> [Document passage]
========================================
Opening reception: Thursday, April 5 from 7-10 pm

Rowan & Sif brings together an artist from Saskatchewan, Doug Hunter, and two artists from Ontario, Dessa Harhay and Stewart Evans.

The Rowan tree grew in the front yard of Doug Hunter's house, in Saskatoon, alongside a myriad of other native trees and plants whose names and histories he knew well. He perhaps better understood the language of rocks and plants than our own.

Sif is the goddess of the earth, the goddess of the grain, and the goddess of the home.

These two, Rowan and Sif, are two parts of a whole. One of the earth practical, the other the mythological spirit and force of that earth. In the collective showing, these artists all explore the place where earth and the spirit meet, that inconclusive territory.

This show is partly a tribute to Doug, who spent his life lingering in and making art from this relationship to nature, and to himself. In 2007 he passed away, leaving a life's work to his three children, who all wish to have his work be seen, be shared.

While he is known primarily for large-scale, outdoor sculpture, Doug Hunter's wood block prints provide a window into a private world imbued with curiosity and sensitivity. His rough touch results in images that are visceral and direct, and demonstrate his understanding of his material and its unique characteristics. The explorations of spirituality and nature found in his prairie sculptures translate differently in his works on paper, into private emotional battles that read as a relatable and poetic narrative about life and love on this planet.

Dessa Harhay has become known for her rich, detailed paintings on wood panel. Like Hunter, she is drawn to nature, bodies and physicality, and arresting imagery. Her style is more classical, but embodies a similar interest in our relationship with our environment. There is a whimsicality that brings us to see the images as stories, as guides into an unknown and seductive world.
========================================
> [Dataset section]
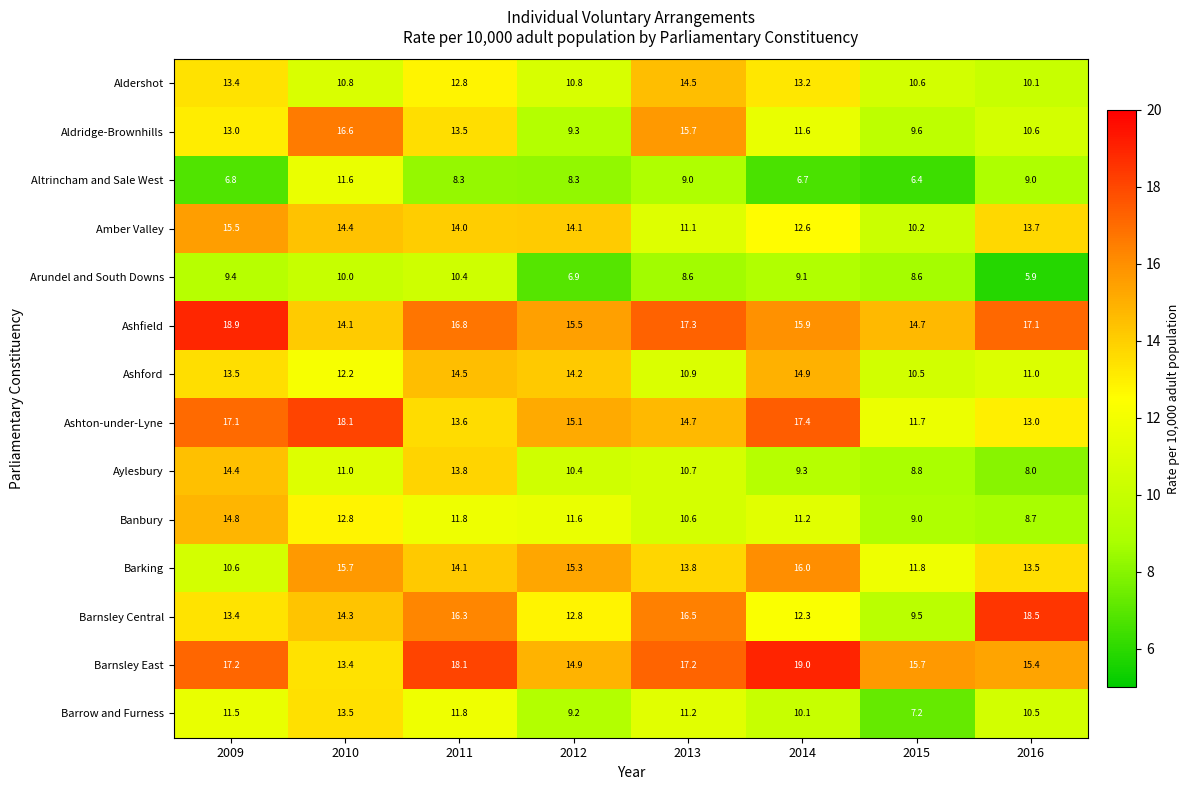

Which category has the highest value across all series?

2014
========================================
> [Problems and tasks]
(a) Answer these questions using the exhibition text above:
(i) Where did the Rowan tree grow?
(ii) In what year did Doug Hunter pass away?
(iii) On what surface does Dessa Harhay make her paintings?
(b) Say whether each statement agrees with the exhibition text, and quote the words that decide it:
(i) The show brings together two artists from Saskatchewan.
(ii) Doug Hunter is known primarily for large-scale outdoor sculpture.
(iii) Dessa Harhay's style is described as more classical.
(c) Carry on the exhibition text from the end of its paragraph about Dessa Harhay.

> [Expected outputs]
(a)
(i) In the front yard of Doug Hunter's house, in Saskatoon.
(ii) 2007.
(iii) Wood panel.

(b)
(i) No: "an artist from Saskatchewan, Doug Hunter, and two artists from Ontario, Dessa Harhay and Stewart Evans."
(ii) Yes: "he is known primarily for large-scale, outdoor sculpture"
(iii) Yes: "Her style is more classical"

(c)
Although in a completely different format, Stewart Evans' work explores the same duality between the natural and the human, between history and technology. His lights/sculptures are built from reclaimed wood, glass, copper and metal, and he consistently transforms these familiar materials into things that are original and dynamic. He expresses a contemporary sensibility that is informed by the elemental and traditional.

The three artists are here in conversation, touching on questions about place, urban life and rural life, technology and nature and how they inform each other, humans and animals and where the lines are drawn between them. Here art is blended with design, roughness with the refined, the ancient with the elegant. Themes of nature, history, and memory emerge readily, as well as a sense of escape through fantastical re-imaginings of our physical surroundings.


Douglas Alan Hunter

Born Dorchester, Ontario 1953 – Died Saskatoon, Saskatchewan 2007

Doug Hunter creates expressive stone, steel and wood sculptures, as well as wood block prints. He works instinctively and usually with force.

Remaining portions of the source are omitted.